Work required
Continue the blog post on how born-digital companies innovate at speed, starting right after its final sentence.

Innovation and Transformation at Speed
In my last blog, I emphasized on the fact that Born-digital companies are eating the world by doing things differently and innovating new business models. Taking a step further, it is interesting to analyze HOW exactly these companies manage to innovate so rapidly and respond to market changes so quickly.
E.g. When Delhi Government (National Capital Territory of India) announced odd-even car schemes on roads in January’16, cab aggregator service OLA announced ‘car pool’ feature for citizens to pool rides via their own cars while using OLA app. This kind of rapid response to policy change is what differentiates Born-Digital companies from their legacy competitors!
If one opens the hood and studies the characteristics of how such rapid innovation is institutionalized, one will observe some common practices being incorporated:
- Design thinking has taken the center stage in innovation since human-centric and empathy-driven approach becomes the essential part of service delivery. The whole thought process is governed by “Empathize -> Define -> Ideate -> Prototype -> Test” methodology. In human-centric approach, customer experience takes precedence over technology feasibility and it becomes the tool to solve complex unknown problems. When iPhone redefined the paradigm of touch technology in 2007, it completely transformed the human-centric design space and changed the way we, humans interact with technology! Design Thinking also brings drastic business transformation and that’s exactly how Indra Nooyi transformed Pepsi by using Design Thinking at key strategy.

Listing
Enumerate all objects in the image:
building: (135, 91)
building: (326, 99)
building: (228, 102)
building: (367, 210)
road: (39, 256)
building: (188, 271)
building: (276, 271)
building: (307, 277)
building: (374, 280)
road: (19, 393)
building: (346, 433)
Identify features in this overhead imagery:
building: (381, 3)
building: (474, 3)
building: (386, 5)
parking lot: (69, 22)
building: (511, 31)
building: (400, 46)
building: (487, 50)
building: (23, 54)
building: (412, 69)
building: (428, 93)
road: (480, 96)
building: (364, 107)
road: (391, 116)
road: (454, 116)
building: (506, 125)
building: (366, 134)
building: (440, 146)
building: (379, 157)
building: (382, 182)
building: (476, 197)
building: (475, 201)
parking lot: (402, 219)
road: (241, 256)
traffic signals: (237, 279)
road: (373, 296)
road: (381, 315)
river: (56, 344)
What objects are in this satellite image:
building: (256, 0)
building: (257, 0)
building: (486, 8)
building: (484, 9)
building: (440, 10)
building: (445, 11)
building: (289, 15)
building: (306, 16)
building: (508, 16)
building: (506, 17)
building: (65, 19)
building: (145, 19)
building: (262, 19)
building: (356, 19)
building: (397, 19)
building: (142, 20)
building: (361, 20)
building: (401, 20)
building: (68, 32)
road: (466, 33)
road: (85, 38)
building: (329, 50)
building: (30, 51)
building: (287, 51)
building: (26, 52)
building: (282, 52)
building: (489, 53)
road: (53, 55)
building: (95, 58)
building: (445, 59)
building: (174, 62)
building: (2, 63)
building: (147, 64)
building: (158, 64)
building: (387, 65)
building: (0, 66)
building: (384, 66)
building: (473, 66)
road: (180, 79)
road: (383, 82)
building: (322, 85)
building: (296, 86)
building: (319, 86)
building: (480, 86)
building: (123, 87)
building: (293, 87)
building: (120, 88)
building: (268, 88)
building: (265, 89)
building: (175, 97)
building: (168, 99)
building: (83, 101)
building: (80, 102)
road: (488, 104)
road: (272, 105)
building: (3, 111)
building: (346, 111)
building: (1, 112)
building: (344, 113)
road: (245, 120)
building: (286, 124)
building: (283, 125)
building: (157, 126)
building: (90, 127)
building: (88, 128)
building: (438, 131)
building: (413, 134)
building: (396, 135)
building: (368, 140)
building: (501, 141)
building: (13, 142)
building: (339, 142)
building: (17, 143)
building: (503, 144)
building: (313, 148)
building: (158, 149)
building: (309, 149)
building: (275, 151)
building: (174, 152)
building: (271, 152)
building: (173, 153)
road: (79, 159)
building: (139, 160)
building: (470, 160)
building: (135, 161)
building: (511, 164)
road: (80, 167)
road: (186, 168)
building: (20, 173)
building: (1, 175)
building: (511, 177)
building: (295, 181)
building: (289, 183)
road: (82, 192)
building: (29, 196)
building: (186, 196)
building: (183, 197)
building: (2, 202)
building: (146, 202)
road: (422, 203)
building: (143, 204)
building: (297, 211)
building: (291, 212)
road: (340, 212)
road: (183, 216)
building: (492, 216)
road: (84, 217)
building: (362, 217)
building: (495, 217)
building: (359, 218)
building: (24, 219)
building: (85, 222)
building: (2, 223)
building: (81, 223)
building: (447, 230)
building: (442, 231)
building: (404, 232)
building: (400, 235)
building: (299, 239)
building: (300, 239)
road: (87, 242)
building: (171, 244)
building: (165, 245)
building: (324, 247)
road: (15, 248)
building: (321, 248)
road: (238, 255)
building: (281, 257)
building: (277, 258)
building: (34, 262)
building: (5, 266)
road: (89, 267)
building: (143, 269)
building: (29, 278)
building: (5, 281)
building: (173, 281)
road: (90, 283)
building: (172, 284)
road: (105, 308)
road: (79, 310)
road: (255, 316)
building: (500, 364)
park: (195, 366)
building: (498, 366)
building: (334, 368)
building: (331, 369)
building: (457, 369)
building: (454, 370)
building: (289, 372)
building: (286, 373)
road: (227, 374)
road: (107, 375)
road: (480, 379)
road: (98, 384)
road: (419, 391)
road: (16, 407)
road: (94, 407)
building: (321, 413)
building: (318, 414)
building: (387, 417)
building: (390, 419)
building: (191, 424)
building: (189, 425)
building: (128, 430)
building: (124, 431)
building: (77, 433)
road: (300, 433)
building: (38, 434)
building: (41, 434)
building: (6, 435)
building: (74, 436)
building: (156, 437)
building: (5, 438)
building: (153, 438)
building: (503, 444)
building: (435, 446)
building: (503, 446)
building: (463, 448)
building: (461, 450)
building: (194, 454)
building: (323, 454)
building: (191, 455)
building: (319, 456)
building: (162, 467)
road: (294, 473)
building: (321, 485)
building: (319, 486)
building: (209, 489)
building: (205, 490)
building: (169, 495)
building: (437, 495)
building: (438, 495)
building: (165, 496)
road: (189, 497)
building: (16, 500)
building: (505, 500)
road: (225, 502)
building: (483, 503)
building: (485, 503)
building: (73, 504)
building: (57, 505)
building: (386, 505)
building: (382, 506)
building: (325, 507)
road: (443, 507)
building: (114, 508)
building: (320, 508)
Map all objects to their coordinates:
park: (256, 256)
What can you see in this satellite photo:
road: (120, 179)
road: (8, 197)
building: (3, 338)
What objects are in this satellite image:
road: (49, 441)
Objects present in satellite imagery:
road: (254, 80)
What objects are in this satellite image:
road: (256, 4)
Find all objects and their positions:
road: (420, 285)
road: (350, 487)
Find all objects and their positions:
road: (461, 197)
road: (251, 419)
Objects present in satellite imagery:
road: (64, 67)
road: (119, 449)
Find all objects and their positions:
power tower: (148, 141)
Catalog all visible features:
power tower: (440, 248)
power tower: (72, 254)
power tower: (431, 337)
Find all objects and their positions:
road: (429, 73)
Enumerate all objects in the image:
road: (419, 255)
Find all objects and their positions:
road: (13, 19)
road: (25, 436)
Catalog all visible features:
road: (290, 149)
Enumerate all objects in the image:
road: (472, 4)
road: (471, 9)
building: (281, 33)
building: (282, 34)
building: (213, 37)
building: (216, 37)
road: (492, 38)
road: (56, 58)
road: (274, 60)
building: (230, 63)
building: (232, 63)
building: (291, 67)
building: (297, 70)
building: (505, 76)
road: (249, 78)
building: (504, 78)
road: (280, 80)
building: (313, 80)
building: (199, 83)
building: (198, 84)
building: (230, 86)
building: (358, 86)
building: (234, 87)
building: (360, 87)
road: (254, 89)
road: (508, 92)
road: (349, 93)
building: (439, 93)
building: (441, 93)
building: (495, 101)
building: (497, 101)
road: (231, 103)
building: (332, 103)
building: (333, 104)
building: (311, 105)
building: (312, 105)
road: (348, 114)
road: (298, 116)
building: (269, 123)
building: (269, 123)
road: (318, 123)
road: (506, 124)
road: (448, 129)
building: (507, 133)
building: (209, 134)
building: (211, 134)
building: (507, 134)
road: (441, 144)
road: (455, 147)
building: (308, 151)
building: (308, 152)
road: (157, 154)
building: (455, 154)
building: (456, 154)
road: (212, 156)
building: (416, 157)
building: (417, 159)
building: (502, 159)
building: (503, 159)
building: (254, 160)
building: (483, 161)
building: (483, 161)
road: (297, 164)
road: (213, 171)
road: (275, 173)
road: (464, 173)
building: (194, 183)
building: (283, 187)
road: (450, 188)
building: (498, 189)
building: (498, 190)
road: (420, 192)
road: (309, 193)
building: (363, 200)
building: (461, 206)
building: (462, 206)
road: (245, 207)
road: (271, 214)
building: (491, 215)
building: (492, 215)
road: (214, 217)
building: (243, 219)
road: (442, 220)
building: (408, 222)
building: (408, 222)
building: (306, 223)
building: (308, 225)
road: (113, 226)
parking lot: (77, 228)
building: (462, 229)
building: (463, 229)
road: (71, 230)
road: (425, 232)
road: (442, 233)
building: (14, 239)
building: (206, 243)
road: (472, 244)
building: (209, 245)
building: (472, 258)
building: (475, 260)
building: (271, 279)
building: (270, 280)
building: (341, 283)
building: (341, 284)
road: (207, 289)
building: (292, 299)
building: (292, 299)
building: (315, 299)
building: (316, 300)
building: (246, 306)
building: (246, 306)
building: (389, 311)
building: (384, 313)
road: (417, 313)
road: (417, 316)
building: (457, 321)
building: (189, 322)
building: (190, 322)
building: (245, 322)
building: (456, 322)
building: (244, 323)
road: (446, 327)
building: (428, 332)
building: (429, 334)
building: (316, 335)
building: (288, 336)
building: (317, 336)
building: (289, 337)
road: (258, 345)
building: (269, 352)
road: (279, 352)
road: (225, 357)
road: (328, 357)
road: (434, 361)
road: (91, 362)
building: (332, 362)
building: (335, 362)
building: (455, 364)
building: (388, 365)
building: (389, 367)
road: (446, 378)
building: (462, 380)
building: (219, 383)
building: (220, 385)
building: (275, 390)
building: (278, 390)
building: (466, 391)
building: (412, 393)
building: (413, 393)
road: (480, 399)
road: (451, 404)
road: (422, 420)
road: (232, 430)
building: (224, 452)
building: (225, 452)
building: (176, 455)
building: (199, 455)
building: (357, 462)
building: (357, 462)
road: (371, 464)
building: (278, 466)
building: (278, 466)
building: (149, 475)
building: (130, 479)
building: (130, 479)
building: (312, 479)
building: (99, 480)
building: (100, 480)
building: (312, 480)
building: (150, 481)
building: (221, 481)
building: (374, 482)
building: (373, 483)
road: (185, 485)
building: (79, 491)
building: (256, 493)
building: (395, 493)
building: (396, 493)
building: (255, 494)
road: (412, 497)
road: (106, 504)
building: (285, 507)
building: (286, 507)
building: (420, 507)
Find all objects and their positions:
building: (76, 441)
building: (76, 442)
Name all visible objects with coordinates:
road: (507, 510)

Expected answer
- Hackathons have become a key way of fostering innovation and crowd-sourcing tough problem solution. It is an intense, focused and time-boxed approach towards creative problem solving. Facebook, Twitter, Google have institutionalized hackathon as continuous innovation engine. Facebook’s popular features of ‘like’ and ‘share’ are product of such innovation hackathon. Hackathons are also being done by open source community for open innovation, by cities for smart city solution ideas, or by tech communities to promote or celebrate cause like Women’ Day. As Rahul Dubey elaborated in his blog, Hackathon as Service is not just an idea but a reality to make innovation a continuous process in enterprises.
- Continuous-X /DevOps Culture as mainstream strategy: In order to keep the pace of rapid business innovation, engineering teams adopt Continuous-X approach i.e. continuous development -> integration -> build -> test -> delivery -> monitoring -> fallback. One of the most popular statistics of continuous-X is how Amazon deploys new changes to production every 11 seconds on an average. This kind of relentless pace can only be achieved by companies internalizing DevOps as a culture and not as a technology change. As per Puppetlab’s devops report, companies embracing DevOps deploy code 30x times more frequently with 200x shorter lead time.
- Automation forms the fundamental pillar of devops since it requires orchestration of entire software tool chain. Whole cycle from software build to production as well as infrastructure provisioning on cloud requires automation at every stage.
- Agile is inherent part of this culture where teams constantly deliver production ready features from product backlog in time-boxed manner. Design Thinking approach also gels perfectly well with agile development methodology where early feedback from users can be incorporated during product development.
So in a nutshell, we are looking new culture of software development that makes rapid innovation a reality to stay relevant in business. Design Thinking, Hackathon, Continuous-X, Automation and Agile are not really new technologies but create an amazing recipe blended together to make relentless, rapid and relevant innovations possible.
As Albert Einstein once said, “We cannot solve our problems with the same thinking we used when we created them.” Enterprises have to apply different rules of games or same rules differently to succeed and realize digital transformation at speed.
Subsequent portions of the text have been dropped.